Exercise directions
Please copy each line of the data that includes the string "Model".
---- Input records
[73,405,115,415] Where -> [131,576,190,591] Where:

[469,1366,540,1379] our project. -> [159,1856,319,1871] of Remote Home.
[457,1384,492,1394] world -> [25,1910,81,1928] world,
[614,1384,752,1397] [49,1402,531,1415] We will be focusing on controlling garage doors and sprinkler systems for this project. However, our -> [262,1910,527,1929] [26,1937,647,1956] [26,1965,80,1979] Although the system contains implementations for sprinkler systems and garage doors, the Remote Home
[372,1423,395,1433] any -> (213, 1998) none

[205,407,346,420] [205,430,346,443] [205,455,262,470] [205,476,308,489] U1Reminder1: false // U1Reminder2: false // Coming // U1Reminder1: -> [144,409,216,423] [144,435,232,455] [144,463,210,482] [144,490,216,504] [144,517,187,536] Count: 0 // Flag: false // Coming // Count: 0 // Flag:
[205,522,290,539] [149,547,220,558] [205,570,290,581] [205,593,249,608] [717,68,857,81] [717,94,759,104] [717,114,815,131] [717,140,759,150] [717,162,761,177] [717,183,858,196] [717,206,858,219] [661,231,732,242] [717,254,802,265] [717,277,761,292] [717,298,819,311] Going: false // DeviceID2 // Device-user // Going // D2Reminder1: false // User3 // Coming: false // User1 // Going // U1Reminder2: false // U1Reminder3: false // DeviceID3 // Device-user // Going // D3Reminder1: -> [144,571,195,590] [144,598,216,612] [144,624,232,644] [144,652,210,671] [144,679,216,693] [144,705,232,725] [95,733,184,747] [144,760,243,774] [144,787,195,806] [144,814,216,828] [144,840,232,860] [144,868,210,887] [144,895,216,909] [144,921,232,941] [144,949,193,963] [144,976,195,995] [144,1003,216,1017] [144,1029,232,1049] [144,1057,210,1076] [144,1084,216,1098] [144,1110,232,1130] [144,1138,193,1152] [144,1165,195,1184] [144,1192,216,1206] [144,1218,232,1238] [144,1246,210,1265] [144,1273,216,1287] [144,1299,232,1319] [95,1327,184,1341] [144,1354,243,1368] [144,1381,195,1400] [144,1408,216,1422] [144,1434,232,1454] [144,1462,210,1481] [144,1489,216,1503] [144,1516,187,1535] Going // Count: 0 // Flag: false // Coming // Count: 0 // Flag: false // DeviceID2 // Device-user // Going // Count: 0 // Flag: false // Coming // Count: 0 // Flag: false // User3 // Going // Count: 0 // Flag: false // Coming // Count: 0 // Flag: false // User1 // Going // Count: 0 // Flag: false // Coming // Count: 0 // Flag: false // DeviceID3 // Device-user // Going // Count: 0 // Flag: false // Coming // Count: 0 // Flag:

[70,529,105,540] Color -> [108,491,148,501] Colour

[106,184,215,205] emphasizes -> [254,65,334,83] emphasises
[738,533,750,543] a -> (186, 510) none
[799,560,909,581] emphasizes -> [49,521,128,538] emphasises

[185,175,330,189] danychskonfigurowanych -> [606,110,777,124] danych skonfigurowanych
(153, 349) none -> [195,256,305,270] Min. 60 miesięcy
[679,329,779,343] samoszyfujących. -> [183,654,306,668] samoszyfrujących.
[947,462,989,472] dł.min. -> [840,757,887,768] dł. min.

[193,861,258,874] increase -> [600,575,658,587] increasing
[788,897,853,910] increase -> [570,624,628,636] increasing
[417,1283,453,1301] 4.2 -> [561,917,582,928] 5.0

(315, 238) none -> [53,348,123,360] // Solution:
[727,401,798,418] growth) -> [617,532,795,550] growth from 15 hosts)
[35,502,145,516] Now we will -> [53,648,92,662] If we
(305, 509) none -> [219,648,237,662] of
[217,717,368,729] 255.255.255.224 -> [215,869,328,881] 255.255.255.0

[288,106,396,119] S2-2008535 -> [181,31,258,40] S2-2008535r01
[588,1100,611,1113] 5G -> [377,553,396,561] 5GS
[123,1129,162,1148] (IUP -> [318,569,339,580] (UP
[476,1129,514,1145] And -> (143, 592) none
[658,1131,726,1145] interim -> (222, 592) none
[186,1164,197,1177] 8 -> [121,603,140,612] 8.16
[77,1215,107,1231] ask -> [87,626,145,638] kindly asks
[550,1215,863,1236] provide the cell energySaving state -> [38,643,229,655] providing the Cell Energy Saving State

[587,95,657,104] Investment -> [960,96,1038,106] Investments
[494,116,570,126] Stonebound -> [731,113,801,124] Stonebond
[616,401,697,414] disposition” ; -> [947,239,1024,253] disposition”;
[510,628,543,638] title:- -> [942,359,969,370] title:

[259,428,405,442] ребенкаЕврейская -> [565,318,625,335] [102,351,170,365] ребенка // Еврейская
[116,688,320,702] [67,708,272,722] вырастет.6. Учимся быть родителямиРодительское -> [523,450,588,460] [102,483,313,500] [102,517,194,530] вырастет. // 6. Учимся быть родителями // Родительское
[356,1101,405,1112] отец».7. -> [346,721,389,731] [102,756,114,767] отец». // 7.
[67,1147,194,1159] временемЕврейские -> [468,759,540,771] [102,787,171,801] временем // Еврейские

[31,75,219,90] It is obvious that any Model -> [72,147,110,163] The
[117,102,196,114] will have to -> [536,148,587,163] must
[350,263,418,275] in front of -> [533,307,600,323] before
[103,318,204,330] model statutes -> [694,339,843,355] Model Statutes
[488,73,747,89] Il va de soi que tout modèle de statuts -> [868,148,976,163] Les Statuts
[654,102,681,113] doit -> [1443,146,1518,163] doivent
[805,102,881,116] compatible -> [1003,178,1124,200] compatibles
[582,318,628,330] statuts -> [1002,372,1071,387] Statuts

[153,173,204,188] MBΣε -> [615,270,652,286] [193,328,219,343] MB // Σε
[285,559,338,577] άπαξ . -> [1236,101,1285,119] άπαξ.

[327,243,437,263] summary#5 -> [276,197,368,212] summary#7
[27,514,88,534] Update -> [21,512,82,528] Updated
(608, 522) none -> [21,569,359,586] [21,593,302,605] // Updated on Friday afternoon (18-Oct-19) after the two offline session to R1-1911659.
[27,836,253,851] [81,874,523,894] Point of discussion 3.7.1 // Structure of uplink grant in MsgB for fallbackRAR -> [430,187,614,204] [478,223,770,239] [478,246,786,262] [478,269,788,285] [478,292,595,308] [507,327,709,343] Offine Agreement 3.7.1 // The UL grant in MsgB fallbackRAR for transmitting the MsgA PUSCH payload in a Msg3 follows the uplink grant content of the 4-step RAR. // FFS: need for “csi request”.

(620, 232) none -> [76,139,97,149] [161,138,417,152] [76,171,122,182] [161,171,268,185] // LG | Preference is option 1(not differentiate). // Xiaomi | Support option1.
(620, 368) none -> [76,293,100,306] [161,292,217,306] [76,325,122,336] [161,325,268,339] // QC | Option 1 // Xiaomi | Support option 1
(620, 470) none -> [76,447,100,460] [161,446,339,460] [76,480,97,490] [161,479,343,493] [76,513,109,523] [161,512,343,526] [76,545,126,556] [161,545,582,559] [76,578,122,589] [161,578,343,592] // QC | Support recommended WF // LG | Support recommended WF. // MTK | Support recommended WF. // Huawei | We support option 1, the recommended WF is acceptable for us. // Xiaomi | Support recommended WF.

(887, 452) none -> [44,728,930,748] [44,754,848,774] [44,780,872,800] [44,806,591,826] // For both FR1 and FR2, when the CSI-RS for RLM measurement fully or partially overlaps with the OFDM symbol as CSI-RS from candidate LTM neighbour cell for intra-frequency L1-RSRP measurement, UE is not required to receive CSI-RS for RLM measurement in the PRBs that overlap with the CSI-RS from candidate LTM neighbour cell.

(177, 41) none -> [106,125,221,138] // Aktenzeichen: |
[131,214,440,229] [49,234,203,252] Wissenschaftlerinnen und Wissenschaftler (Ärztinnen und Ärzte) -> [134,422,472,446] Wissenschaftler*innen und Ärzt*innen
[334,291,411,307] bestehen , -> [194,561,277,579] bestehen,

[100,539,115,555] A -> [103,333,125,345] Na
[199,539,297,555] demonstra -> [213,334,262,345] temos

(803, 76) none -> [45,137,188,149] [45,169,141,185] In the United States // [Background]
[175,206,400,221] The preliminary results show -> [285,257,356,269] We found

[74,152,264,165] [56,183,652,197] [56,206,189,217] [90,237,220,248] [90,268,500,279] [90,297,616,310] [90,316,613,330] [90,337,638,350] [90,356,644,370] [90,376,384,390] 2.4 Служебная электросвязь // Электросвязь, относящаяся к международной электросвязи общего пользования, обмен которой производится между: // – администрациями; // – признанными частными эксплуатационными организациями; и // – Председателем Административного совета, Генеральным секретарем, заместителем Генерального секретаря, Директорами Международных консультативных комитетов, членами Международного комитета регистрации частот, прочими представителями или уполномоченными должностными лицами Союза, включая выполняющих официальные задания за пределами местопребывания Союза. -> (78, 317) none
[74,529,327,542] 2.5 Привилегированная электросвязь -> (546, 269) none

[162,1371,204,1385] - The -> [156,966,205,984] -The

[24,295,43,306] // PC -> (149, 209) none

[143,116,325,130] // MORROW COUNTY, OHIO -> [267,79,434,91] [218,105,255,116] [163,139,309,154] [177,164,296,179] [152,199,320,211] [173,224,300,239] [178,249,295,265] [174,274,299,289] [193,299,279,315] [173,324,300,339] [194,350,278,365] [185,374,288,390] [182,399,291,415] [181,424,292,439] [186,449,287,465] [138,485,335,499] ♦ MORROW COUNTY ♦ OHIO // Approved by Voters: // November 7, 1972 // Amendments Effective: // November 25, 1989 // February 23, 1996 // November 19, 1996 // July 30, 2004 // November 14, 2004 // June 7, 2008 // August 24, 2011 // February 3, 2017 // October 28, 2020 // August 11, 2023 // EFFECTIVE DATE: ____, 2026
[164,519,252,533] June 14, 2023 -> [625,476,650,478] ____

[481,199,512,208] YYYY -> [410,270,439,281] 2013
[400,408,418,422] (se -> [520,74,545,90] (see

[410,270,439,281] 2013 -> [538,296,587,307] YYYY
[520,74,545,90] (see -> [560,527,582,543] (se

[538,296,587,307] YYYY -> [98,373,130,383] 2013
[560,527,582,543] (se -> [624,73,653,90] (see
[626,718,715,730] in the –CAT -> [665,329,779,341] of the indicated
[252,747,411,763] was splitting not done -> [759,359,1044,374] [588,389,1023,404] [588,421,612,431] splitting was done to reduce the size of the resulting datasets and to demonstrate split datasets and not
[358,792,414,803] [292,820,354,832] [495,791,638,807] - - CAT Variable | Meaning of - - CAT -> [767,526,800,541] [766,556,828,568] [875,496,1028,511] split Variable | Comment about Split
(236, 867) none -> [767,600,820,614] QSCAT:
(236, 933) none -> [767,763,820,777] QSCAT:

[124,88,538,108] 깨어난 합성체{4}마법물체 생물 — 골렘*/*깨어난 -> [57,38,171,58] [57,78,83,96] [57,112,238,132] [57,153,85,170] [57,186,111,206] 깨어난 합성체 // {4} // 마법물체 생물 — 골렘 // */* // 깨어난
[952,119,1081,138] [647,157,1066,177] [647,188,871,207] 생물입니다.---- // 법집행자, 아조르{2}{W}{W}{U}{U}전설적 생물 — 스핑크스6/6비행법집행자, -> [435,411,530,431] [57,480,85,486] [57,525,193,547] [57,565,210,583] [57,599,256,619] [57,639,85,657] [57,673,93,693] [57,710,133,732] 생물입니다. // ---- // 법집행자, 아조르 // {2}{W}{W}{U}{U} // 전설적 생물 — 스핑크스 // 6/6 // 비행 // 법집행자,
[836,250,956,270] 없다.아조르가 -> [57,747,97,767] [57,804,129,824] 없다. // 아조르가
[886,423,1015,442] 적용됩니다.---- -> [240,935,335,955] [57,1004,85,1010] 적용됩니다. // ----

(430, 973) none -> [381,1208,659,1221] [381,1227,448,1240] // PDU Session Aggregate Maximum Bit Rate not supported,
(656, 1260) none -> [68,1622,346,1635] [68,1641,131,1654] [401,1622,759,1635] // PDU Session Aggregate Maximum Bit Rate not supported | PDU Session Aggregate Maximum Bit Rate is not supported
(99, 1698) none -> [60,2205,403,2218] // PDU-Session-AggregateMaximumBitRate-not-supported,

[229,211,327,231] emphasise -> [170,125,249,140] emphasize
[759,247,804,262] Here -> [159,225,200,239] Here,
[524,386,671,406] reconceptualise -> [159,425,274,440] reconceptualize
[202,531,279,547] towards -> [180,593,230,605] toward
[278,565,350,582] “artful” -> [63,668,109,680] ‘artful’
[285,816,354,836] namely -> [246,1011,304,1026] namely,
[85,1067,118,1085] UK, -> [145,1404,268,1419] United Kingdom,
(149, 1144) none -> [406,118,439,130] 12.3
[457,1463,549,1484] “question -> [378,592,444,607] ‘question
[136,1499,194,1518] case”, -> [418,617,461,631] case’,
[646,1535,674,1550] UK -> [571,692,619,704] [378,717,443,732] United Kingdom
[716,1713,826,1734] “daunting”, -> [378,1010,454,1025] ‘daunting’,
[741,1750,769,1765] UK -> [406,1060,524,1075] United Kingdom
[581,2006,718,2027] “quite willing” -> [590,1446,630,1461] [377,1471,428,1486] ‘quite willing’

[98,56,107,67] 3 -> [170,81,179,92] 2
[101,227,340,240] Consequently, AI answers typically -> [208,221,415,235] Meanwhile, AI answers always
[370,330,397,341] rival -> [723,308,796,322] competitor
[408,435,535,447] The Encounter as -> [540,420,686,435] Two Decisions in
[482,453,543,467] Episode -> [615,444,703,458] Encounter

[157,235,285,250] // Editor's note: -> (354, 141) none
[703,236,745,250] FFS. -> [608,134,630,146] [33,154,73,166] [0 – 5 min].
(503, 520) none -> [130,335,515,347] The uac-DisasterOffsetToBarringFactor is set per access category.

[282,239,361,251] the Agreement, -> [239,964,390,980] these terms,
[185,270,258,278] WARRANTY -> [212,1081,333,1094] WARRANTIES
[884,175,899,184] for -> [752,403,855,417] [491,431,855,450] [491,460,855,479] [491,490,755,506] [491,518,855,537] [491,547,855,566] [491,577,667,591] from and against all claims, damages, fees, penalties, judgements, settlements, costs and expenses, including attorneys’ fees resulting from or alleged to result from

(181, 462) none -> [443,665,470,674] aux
--------
The completed task
[31,75,219,90] It is obvious that any Model -> [72,147,110,163] The
[103,318,204,330] model statutes -> [694,339,843,355] Model Statutes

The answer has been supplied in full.